I teach English to high school students in the real world. That is, the world that gives me a consistant paycheck and allows me to pay some of the bills. When I assign essays and papers, the first thing they try to bargain with is the word count. Apparently to kids these days, anything over fifty words is too much. For adults too, I suppose, because people ask me all the time how I can possibly crank oput 75,000 plus words per novel. For me, the writing isn’t the hard part. And from what I can tell from the various writer’s groups I participate in, it isn’t for most writers and aspiring writers. It’s marketing the work after it’s complete.

This author’s biggest challenege isn’t ideas or words, but rather finding the best way to reach a potential audience. I am not naturally a salesman, but I am married to one. (Is that a little like playing one on television?) Okay, so technically my husband is less a (chemical) salesman these days and more of a sales manager, but he understands selling.  He is always encouraging me to get out there and sell more books. And as much as I would like to do just that, sometimes that is a monumental task for me.

What is the best avenue to take to reach the people I want and need to reach? I read articles about this on the internet, scour blogs about the subject, pay attention to what other indie (self-published) authors like myself are doing. The conclusive answer? No one seems to know. I am quickly finding out that this writing business is a lot of trial and error. I have nine books in kindle and paperback formats, and some of them sell many more copies than others. Some have sold well with no advertising efforts at all and some of them have benefitted from a little marketing help.

Here’s what I hear authors say about marketing:

1. I don’t have an advertising budget. It is a bit of a catch 22, isn’t it? We are trying to build a market and make money doing this, so authors are hesitant to spend even a little of their revenue on advertising, especially when they don’t know if it will pay off.

2. I’m not sure where to start. Also confusing…I’ve been there myself. In many ways I still am.

3. My book should be good enough to speak for itself. Yes, it should, but marketing should help even the best literary maserpiece.
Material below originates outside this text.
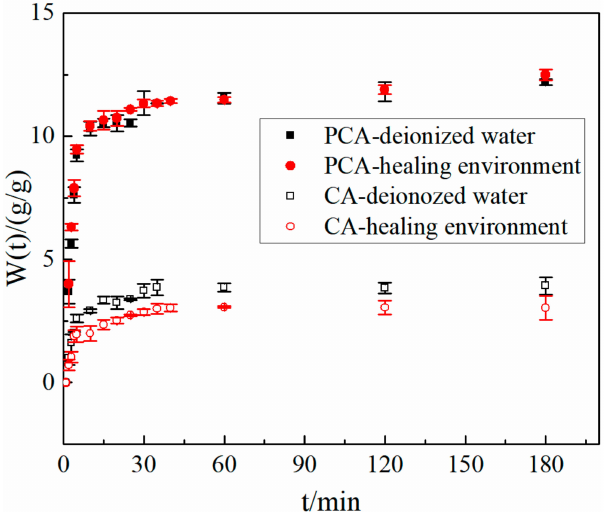
Figure 7. The swelling rate of two kinds of ca-alginate beads in cement filtrate over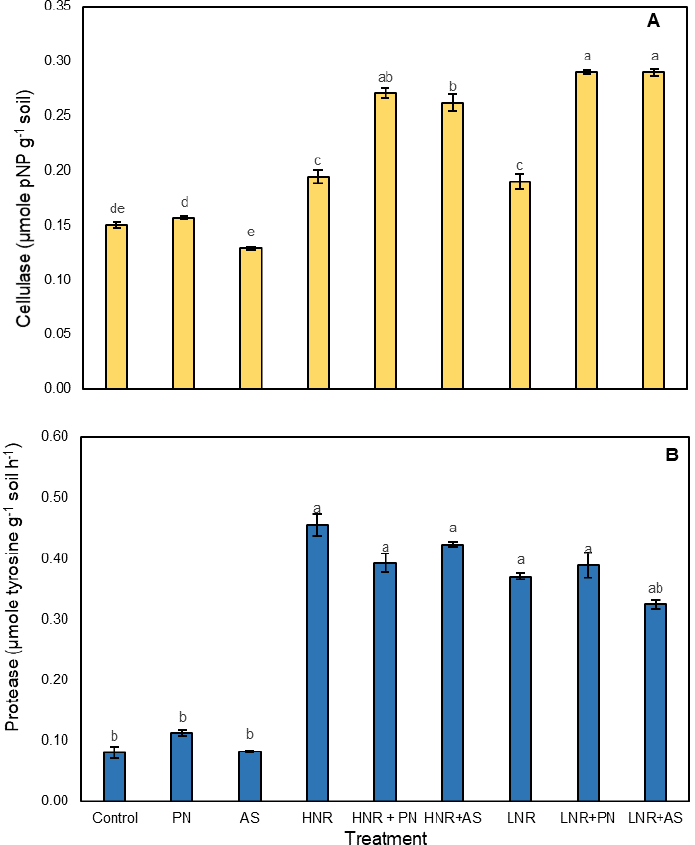
Figure 7. Mean cellulase ( A ) and protease ( B ) activities measured at five intervals (7, 14, 30, 45, and 60 d) during a 60 d aerobic incubation involving an unamended control and the following eight treatments: potassium nitrate (PN), ammonium sulfate (AS), high N residue (HNR) with or without PN (HNR + PN) or AS (HNR + AS), and low N residue (LNR) with or without PN (LNR + PN) or AS (LNR + AS). Data shown as a mean from triplicate incubations with standard error bars. Treatments do not differ significantly ( p < 0.05) when bars are accompanied by the same letter.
I have been in the indie publishing arena since January of 2012. I started with one book in January. I sold 4 copies that month. I did no advertising, but talked about my book a little on Facebook. I added a new book, then added a couple more. My sales went up to about 20 in both the US and UK markets for several months. For some reason in June I sold over 100 books, again with no advertising. Sales continued to trend upwards, with most of my sales being in UK and for one book (I’ll Be Seeing You). In September, I sold over 700 books in both markets with an ocassional sale somewhere else.Then October came and sales started to slow down. (I read some Kindle forums and it seems like it was a difficult month for everyone.) My sales weren’t dismal, but they weren’t as high as the months previous. In November I decided to do a little advertising. I placed an ad on FB for my book Only For You which had just been released. This campaign cost me nothing, I had a voucher for $50 that I received from my domain host.  I sold fifty copies the first two weeks of the month-long campaign, and fifty copies the next month (Dec.). I don’t know if advertising had anything to do with the sales or not, but since it coincided, I decided to try the idea again.

Here’s what I am doing currently:

Facebook Ads In February when I released Terezin Twilight I did another $50 facebook ad. It sold 33 copies the last two weeks of that month, then sold 170 copies last month. I did another $50 ad last month and it has sold over 200 copies.I added $50 more this month, sales are a little behind, but seem to be picking up.

Book Pinning.com A member of one of my author groups introduced me to this site, which for free lets you pin your book (a little like Pinterest for writers), with a link to your amazon page or website. For a very low cost you can advertise here: rates start at 7.95 and go up to $32 for an advertising package. I went with their “A” Package- which includes a Book Of the Day feature (for three days), a facebook, twitter and pinterest blitz and a full-page ad with blurb, my bio, book cover and reviews for $18.

BookBuzzr.com I just started this, so the jury is out on it. It’s $12.95 a month, and you get tweets, cover views, you can create quizzes and games about your book, upload a bio, link to your other sites.

BookDaily  At $49.00 a month for becoming an ’emerging author’ you get featured in several email listings and mailings. You can post an excerpt for free however.

Have I hit the point where I can say advertising made a huge difference? No, not yet.  I am currently selling about ten books a day, to call this a full-time job, I need to sell thirty books a day. (Not that I want to limit sales to that!) Until the time I can post like Mr. Konrath that I have sold hundreds of thousands of books, I will continue to experiment with marketing ideas until I figure out what really works.